Comment by Maria D. Mileno, MD

In the context of the entire travel medicine consultation, immunization with a diphtheria toxoid-containing vaccine carries little "talk show interest" for persons traveling abroad. Diphtheria has fortunately been quite uncommon in the United States since universal vaccination began in the 1940s. While young children have 95% coverage rates, testing of adults indicates that the percentage of US residents with protective diphtheria antibody levels ( > 0.1 IU/mL ) decreases progressively with age, from 91% at 6-11 years to approximately 30% at ages 60-69 years. As our traveling population ages, we will likely see more cases in returned travelers who choose to explore endemic regions unless broader vaccination coverage of travelers can be attained.

Disease associated with respiratory diphtheria should be suspected in all persons with membranous nasopharyngitis or obstructive laryngotracheitis who returned recently from areas where the disease is endemic. See the Table or check www.cdc.gov/travel/diseases/dtp.htm.

Table: Diphtheria-Endemic Countries

Europe Albania and all countries of the former Soviet Union.
Americas

Brazil, Dominican Republic, Ecuador, and Haiti.

Asia Afghanistan, Bangladesh, Cambodia, China, India, Indonesia, Iran, Iraq, Laos, Mongolia, Myanmar, Nepal, Pakistan, Philippines, Syria, Thailand, Turkey, Vietnam, and Yemen.
Africa

Algeria, Egypt, and the countries in the sub-Saharan region

Also, diphtheria may occur especially among persons who live with local people within endemic areas. Infected travelers returning to the United States with incubating or untreated disease can transmit C diphtheria to their close contacts. The diphtheria case fatality rate is 1 in 20. Although the tetanus-diphtheria (Td) booster vaccine is administered as an IM injection, with adjuvant containing potentially irritating antigens, the usual reaction is that of local pain, swelling, and induration at the site of injection. Occasionally, there may be painful swelling from elbow to shoulder 2-8 hours following vaccination if frequent boosters have been given. Rarely, there are reports of anaphylaxis, generalized rash and itching, fever, systemic symptoms, brachial neuritis, and Guillain-Barré syndrome. Compared to the children’s formulation, there is less diptheria toxoid in the Td adult booster. Contraindications include severe illness with or without fever, history of neurological or severe hypersensitivity following Td, and allergy to thimerosal or gelatin adjuvants. While the recommended protection time for this vaccine is 10 years, our clinic staff requests that individuals document diphtheria-tetanus immunization within the past 5 years and follows with a discussion of the risks involved.

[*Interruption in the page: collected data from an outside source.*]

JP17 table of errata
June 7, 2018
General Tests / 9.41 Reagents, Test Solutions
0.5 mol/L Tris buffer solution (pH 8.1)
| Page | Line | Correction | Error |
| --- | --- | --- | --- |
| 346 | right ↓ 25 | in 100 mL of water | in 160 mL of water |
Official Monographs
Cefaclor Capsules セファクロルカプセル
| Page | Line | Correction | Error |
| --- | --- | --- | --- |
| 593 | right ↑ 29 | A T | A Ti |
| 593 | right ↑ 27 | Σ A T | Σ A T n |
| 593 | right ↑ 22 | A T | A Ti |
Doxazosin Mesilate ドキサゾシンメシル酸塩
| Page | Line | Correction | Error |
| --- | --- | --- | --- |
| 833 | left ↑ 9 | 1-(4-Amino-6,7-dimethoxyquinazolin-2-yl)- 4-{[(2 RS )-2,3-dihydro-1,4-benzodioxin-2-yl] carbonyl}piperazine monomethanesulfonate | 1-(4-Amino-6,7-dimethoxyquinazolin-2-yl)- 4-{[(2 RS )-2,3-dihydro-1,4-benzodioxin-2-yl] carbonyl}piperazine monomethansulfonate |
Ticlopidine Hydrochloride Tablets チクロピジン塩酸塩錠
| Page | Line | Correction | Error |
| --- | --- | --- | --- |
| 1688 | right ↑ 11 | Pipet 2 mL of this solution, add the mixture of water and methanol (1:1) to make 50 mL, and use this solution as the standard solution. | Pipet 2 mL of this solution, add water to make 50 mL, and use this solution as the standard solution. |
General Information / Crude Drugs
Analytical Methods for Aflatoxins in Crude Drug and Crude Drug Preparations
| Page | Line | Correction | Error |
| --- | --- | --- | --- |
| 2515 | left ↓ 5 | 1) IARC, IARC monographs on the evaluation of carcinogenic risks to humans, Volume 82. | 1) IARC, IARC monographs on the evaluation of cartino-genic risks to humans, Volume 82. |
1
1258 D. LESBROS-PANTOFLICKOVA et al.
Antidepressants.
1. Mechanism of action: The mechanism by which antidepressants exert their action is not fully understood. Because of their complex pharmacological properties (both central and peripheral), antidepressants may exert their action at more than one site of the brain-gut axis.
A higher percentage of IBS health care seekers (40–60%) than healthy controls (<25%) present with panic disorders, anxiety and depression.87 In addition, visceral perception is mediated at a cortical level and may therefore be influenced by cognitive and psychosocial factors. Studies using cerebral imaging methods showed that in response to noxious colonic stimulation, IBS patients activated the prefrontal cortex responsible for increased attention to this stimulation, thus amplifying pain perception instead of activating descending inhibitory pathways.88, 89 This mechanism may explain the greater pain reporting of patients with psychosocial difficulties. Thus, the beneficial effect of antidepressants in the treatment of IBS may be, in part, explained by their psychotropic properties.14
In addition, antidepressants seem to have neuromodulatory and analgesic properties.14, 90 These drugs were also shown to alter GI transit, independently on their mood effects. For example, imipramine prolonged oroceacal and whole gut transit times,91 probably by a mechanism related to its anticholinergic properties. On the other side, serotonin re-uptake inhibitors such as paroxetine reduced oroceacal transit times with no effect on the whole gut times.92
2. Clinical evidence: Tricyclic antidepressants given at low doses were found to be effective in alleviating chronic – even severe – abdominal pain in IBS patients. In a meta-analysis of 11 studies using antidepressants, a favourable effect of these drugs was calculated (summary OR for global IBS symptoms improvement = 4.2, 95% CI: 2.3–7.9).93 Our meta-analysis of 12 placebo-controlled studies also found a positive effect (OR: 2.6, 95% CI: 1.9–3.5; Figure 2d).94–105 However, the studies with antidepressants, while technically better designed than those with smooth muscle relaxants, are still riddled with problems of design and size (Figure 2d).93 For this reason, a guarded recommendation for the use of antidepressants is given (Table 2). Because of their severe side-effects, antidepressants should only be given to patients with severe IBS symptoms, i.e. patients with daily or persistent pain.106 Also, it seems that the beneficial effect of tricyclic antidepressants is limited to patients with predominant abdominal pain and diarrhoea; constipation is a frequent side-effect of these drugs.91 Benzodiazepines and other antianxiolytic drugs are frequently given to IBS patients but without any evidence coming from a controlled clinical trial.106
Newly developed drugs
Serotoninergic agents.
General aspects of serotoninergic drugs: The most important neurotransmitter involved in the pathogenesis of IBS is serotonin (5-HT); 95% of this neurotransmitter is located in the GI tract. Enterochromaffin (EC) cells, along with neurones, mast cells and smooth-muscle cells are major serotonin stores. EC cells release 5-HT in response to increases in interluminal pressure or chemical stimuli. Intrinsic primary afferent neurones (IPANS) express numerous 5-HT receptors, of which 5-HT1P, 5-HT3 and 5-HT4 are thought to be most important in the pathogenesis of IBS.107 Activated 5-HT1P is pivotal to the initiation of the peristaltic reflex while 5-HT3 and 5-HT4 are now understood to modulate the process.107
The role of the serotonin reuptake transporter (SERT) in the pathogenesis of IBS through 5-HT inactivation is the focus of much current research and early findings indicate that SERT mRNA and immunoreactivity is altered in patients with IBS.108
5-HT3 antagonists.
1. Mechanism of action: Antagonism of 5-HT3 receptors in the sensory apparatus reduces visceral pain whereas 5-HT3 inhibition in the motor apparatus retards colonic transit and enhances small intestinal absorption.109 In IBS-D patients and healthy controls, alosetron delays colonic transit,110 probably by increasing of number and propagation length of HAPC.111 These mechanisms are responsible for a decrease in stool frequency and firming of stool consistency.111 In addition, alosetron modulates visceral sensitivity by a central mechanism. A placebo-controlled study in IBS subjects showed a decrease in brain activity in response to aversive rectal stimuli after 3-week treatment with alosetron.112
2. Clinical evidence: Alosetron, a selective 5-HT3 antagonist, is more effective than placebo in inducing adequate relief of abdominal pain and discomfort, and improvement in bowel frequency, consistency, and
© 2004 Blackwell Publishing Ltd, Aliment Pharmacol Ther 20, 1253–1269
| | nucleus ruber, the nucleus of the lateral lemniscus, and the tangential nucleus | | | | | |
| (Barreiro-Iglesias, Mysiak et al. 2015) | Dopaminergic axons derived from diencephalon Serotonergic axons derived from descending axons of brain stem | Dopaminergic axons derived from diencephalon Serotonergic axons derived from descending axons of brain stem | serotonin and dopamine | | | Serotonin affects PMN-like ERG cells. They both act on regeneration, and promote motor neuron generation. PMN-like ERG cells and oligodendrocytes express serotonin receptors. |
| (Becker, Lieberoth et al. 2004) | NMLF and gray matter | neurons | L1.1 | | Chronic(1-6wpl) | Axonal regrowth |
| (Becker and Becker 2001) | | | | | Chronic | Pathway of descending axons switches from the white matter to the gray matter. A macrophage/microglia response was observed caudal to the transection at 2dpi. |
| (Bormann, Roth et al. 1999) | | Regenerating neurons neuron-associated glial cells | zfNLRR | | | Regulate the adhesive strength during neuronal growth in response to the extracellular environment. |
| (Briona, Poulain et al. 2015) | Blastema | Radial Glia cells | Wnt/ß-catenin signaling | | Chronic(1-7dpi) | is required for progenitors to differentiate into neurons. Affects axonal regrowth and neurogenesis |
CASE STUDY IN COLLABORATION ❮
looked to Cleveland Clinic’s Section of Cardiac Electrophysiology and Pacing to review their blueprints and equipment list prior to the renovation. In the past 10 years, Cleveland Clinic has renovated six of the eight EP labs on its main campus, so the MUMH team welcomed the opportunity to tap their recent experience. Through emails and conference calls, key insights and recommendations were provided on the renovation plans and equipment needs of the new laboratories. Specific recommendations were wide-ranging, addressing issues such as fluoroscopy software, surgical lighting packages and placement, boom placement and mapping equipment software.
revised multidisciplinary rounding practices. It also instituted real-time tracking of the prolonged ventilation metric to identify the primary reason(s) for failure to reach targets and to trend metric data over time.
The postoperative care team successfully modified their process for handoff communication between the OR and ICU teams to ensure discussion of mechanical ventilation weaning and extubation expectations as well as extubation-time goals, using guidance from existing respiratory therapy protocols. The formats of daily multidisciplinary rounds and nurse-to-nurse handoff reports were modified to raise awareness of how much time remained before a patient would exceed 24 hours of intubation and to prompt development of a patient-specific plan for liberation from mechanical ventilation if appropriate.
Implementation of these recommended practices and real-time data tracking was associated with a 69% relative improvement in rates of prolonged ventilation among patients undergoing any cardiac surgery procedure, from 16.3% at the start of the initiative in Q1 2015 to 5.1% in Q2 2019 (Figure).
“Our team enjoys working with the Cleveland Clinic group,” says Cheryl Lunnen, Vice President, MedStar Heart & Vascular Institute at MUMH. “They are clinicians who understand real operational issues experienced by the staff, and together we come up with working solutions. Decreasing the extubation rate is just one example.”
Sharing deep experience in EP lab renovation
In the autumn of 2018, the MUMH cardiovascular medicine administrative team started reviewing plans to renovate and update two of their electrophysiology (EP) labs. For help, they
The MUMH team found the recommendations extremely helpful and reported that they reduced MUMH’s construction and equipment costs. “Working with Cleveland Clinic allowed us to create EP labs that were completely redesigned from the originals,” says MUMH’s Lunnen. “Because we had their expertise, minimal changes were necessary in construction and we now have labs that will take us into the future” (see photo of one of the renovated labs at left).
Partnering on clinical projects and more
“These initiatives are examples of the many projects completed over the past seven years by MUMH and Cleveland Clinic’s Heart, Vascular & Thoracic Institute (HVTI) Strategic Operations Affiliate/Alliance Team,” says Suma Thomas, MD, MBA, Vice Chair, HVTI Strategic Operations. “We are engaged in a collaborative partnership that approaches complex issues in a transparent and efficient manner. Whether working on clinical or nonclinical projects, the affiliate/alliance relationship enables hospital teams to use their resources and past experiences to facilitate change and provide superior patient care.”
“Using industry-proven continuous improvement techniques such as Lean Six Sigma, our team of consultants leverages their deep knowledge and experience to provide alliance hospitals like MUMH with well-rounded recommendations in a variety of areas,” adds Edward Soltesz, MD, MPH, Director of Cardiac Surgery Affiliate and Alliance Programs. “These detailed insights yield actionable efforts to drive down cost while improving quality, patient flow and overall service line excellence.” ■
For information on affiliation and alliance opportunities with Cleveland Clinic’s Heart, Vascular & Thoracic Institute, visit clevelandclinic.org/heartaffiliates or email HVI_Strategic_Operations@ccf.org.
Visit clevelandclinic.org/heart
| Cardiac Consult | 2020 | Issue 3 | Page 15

In summary, all international travelers should be up to date with all apparently routine recommended vaccinations in addition to taking destination-specific disease prevention precautions.

Dr. Mileno, Director, Travel Medicine, The Miriam Hospital, Assistant Professor of Medicine, Brown University, Providence, RI, is Associate Editor of Travel Medicine Advisor.